Writing in his official blog, Cutts noted:
“The Caffeine update isn’t about making some UI [user interface] changes here or there. Currently, even power users won’t notice much of a difference at all. This update is primarily under the hood: we’re rewriting the foundation of some of our infrastructure.”
Google has released the beta version of the update and has invited users to submit feedback.
The Facebook diet
Facebook has revealed a new ‘diet’ version of its social networking service. Facebook Lite is a stripped-down version of the popular social site which is intended for use in countries with limited internet service.
Facebook Lite, currently being trialled in India, is billed as a faster, simpler version of the site. It is thought that it will offer smaller pictures and lower resolution video clips in order to decrease loading times.
An official statement from Facebook said:
“Facebook Lite is a fast-loading, simplified version of Facebook that enables people to make comments, accept Friend requests, write on people's Walls, and look at photos and Status updates. We are currently testing Facebook Lite in countries where we are seeing lots of new users coming to Facebook for the first time and are looking to start off with a more simple experience.”
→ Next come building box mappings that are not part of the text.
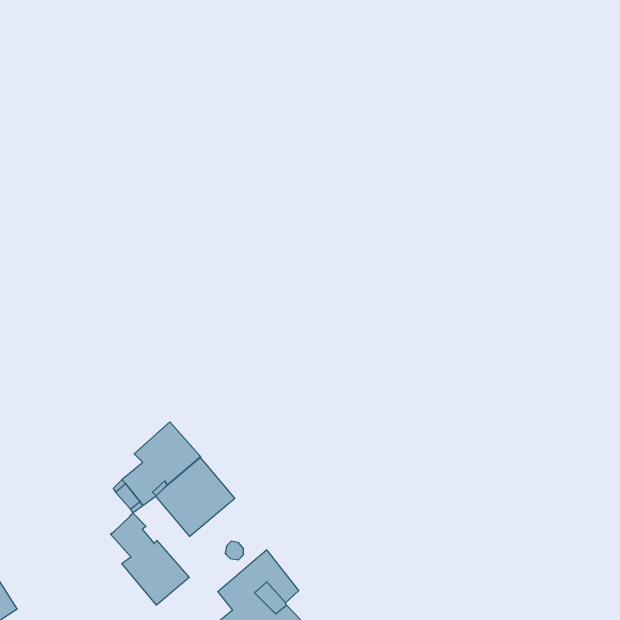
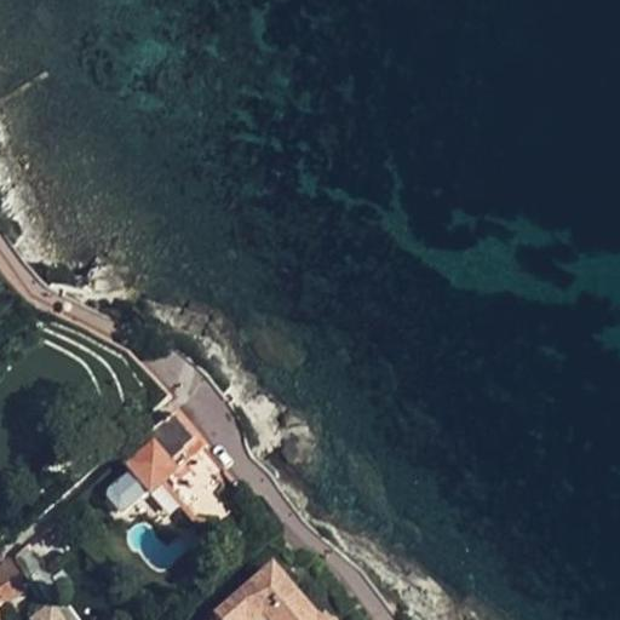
building: [110,513,189,605] -> none

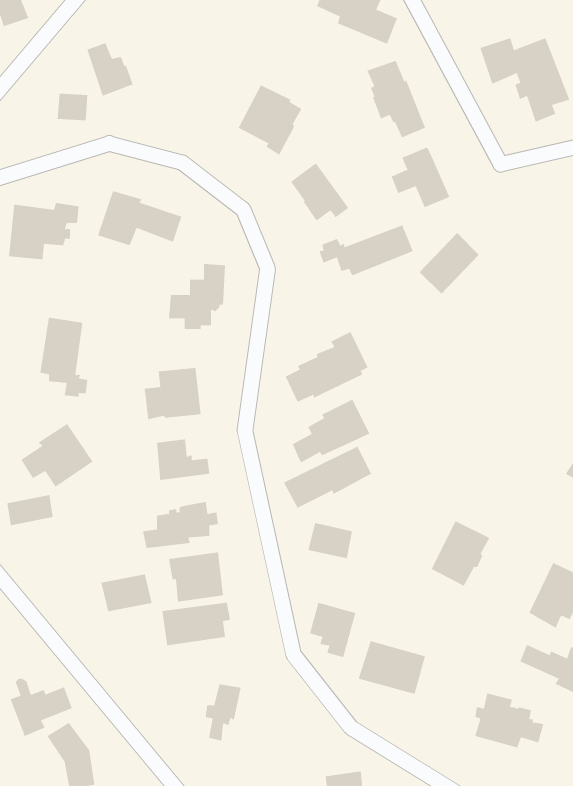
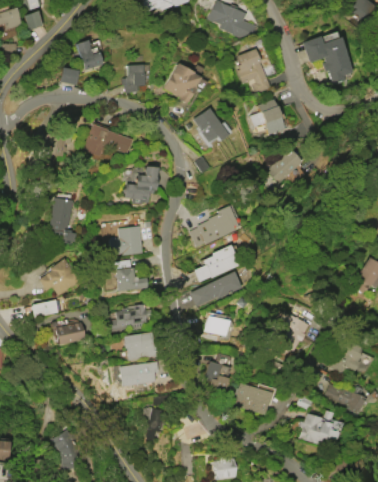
building: none -> [121,64,145,93]
building: [319,224,413,276] -> none
building: [100,574,153,612] -> [54,322,84,344]
building: [10,678,73,737] -> none

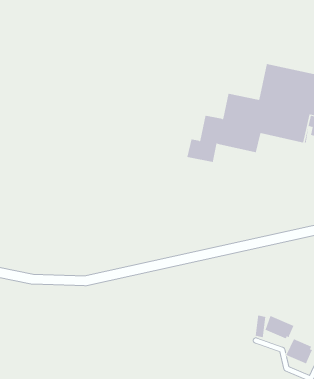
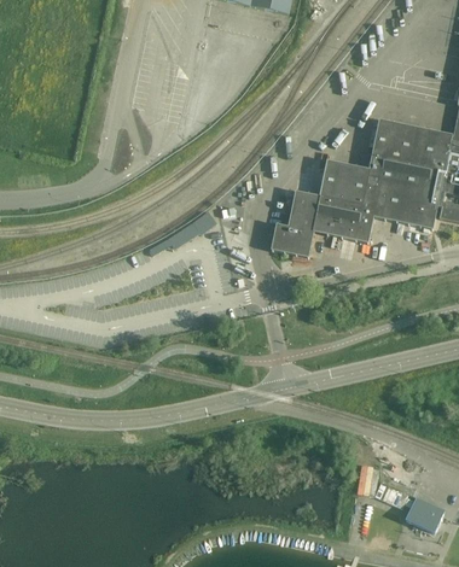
building: [265,315,294,339] -> none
In other news, it has been discovered that eight per cent of US companies have sacked employees because of their use of social media sites such as Facebook and Twitter. A study by Proofpoint, an American internet security firm, found the number of employees dismissed for their use of social media sites at work had doubled from 12 months previously.
Other stats included:
- 17 per cent of companies with over 1,000 members of staff reported having problems with its employees' use of social media portals.
- 15 per cent of companies have disciplined an employee for violating multimedia sharing/posting policies.
- 13 per cent of companies conducted an investigation into an employee’s use of a mobile phone or web messaging service, such as MSN Messenger.
Growth is good for Bing
Microsoft search engine Bing received some encouraging news this week as it was revealed its paid click share had substantially increased over the past month.
Research from online marketing group Efficient Frontier discovered that the search engine’s paid click share had increase by 44 per cent in the first week of August, compared to results in the previous month.
Bing queries for Trade and Finance subjects gained an 11 per cent and 22 per cent click share respectively.
News in 140 characters:
- UK Twitter users rallied around the NHS after it was criticised by various US media. Gordon and Sarah Brown also tweeted in its support.
- China has retreated over its controversial Green Dam internet filter. The state “respected the choice of individuals who do not install it.”